Back

American Psycho

July 6th, 2025

I'm doing alright. Did an ad-hoc trip to Salinas and Santa Cruz yesterday, but I don't think I really cared. I visited the Steinbeck museum for a short while and stopped at a Santa Cruz beach for five minutes. Just felt lonely since I didn't have anyone to share the moment with.

I just think Steinbeck is some nepo-baby who hung out with poor people and made money off their stories. Kind of sad to think of like that. Stanford dropout and divorced twice for three whole whopping marriages. What a life.

I think I'm going to head into the office today and finish up some important items. Then afterwards, I'm going to start applying for jobs elsewhere. I want to get out of the bay area. The weather is so nice, the takeout food is healthy, and the water supply is clean. But I just feel so soulless and unfulfilled here. I don't know. I don't think it's the people or the place at all, I just think, I just think it's me ultimately.

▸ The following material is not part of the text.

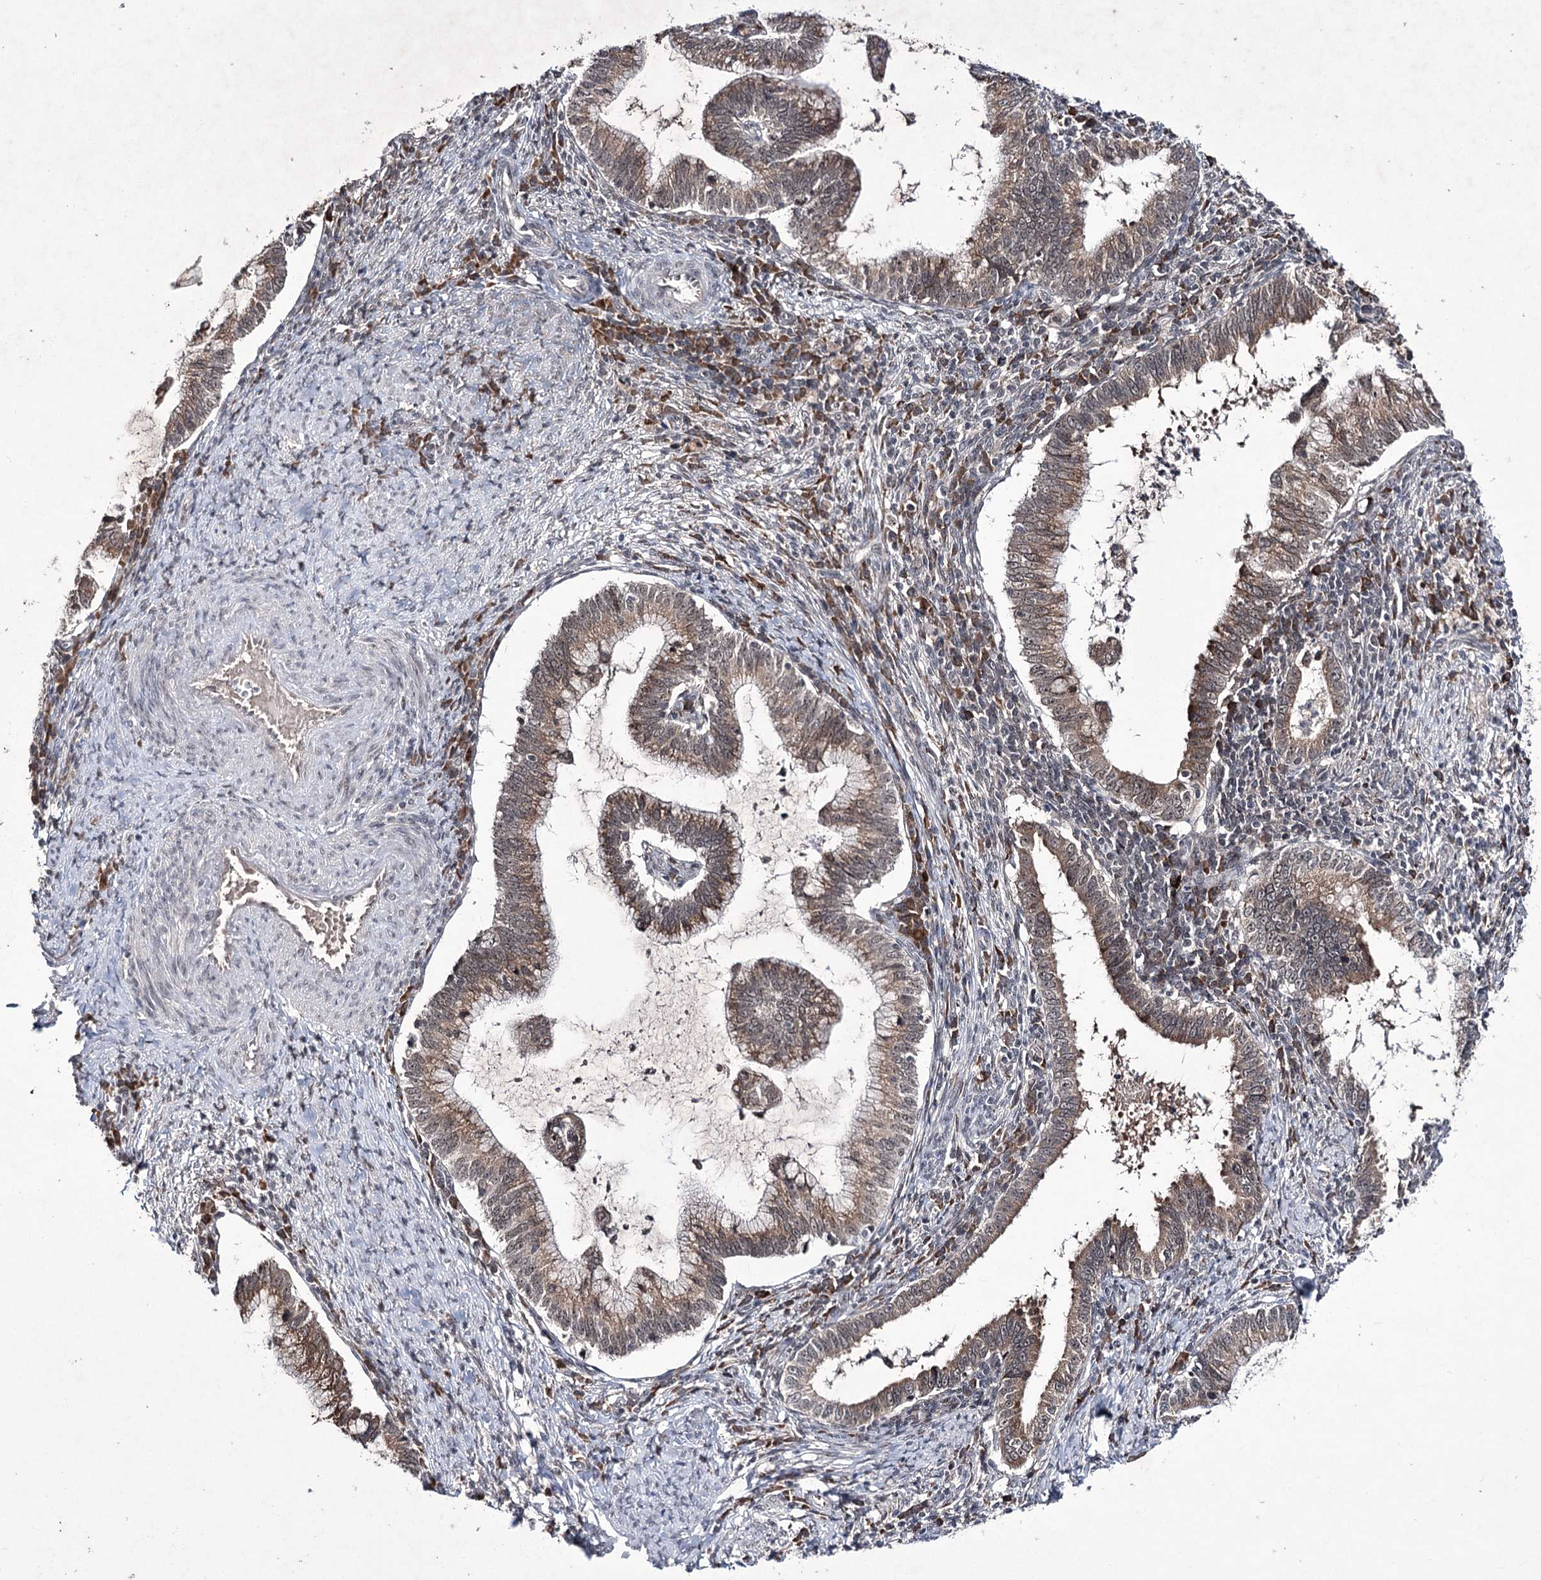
{"staining": {"intensity": "weak", "quantity": ">75%", "location": "cytoplasmic/membranous,nuclear"}, "tissue": "cervical cancer", "cell_type": "Tumor cells", "image_type": "cancer", "snomed": [{"axis": "morphology", "description": "Adenocarcinoma, NOS"}, {"axis": "topography", "description": "Cervix"}], "caption": "The immunohistochemical stain labels weak cytoplasmic/membranous and nuclear staining in tumor cells of cervical cancer (adenocarcinoma) tissue.", "gene": "VGLL4", "patient": {"sex": "female", "age": 36}}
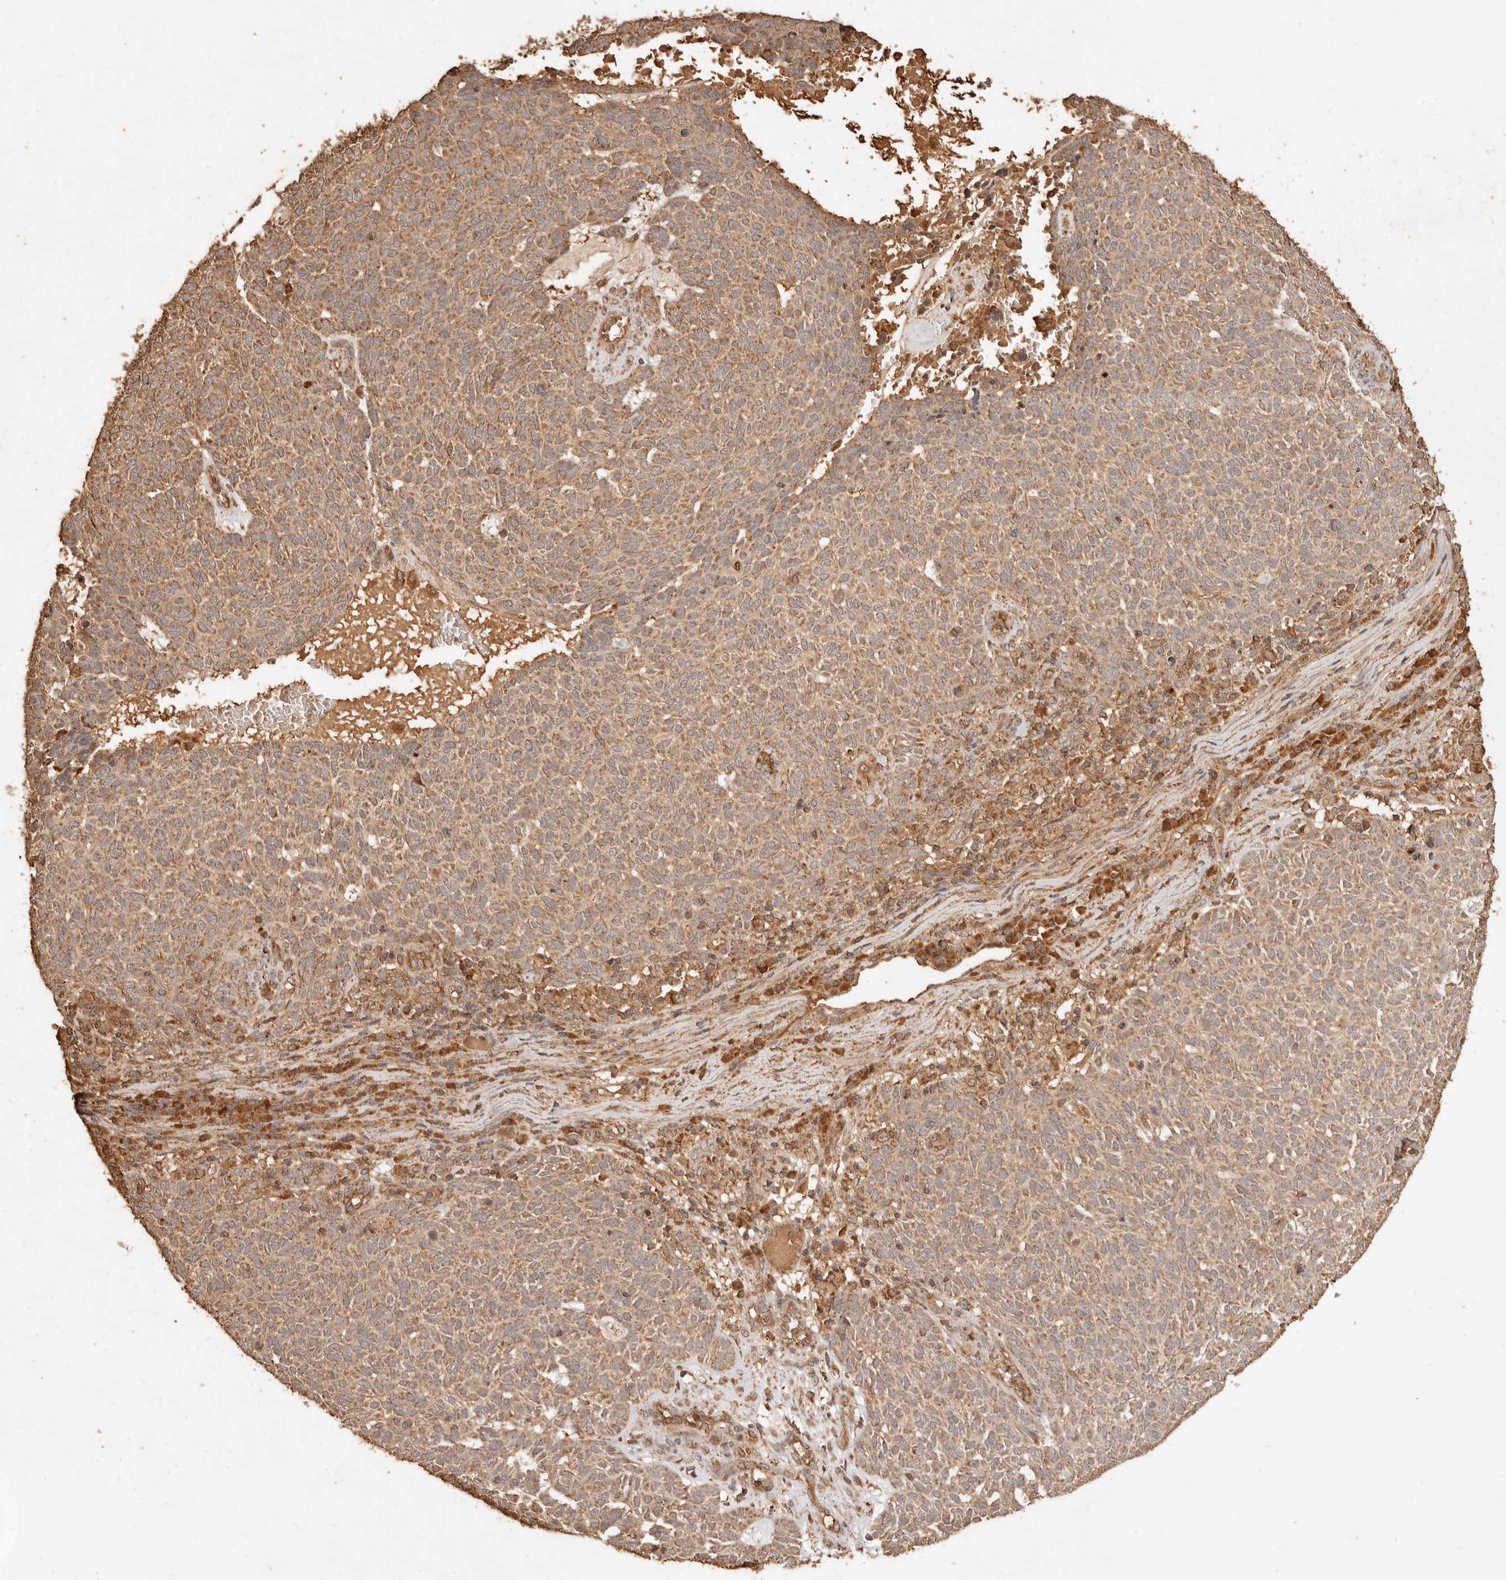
{"staining": {"intensity": "moderate", "quantity": ">75%", "location": "cytoplasmic/membranous"}, "tissue": "skin cancer", "cell_type": "Tumor cells", "image_type": "cancer", "snomed": [{"axis": "morphology", "description": "Squamous cell carcinoma, NOS"}, {"axis": "topography", "description": "Skin"}], "caption": "This is an image of IHC staining of skin cancer (squamous cell carcinoma), which shows moderate positivity in the cytoplasmic/membranous of tumor cells.", "gene": "FAM180B", "patient": {"sex": "female", "age": 90}}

I'm frustrated that I can't seem to solve myself, or stop treating myself like a problem to solve, but I don't like any of it here. It's just. My friends (my work friends) are quite invalidating and they don't really support anything I'm saying. They probably don't get it, or don't understand me, or cannot understand me. I get it. And that's okay. Everyone has their own life to live, everyone has their own issues. I get it. What's me having to do anything with it? I don't think it matters whether I'm happy or not, just as long as I go along with their invitations and events and pretend to have a good time. There's nothing substantial in the relationship, even though they want me to have a good time and to enjoy the moment. I'm really not.

I just feel it's so fake. I feel like I'm not myself, and that I have to be someone entirely different. And so much so that I'm starting to doubt the voice in my head telling me who I am and who I am not, that maybe I really did enjoy hanging out with friends. The reality of the situation is becoming harder and harder for me to grasp. I just feel so depersonalized and alienated to be someone completely who I am not.

I just watched the film American Psycho, and I have to say I feel like the main character Patrick Bateman, and not in a good way. This derealization is making me feel sick to my stomach, where nobody around me understands the content of myself if there is any at all, and nobody actually wishes to know the true contents of the envelope. The flowery imprint and lettering on the front that I so tactfully engineer is all that remains and matters to the few who wish to view who I am.

Talking to ChatGPT seems to not help either. I've switched to the o3 model in an attempt to have it provide more deep and meaningful connection, however I'm at a loss. It's obvious that talking to ChatGPT is not helpful in emotional situations, though the advice it provides is highly practical.

I don't know. I have it all I'm told. The money. The girls. The friendly banter. The popularity. The happy friend group. The sexy body. Everything. I have it all -- and it just seems so perfect. So why am I not satisfied? Why am I not happy? Einstein was right in a way,

A calm and modest life brings more happiness than the pursuit of success combined with constant restlessness.

I don't know what I'm chasing and if it is even able to be possible to be found. But I am restless and at unease. I just feel. I just feel there's not enough direction in my life to be anything substantially convincing one way or another.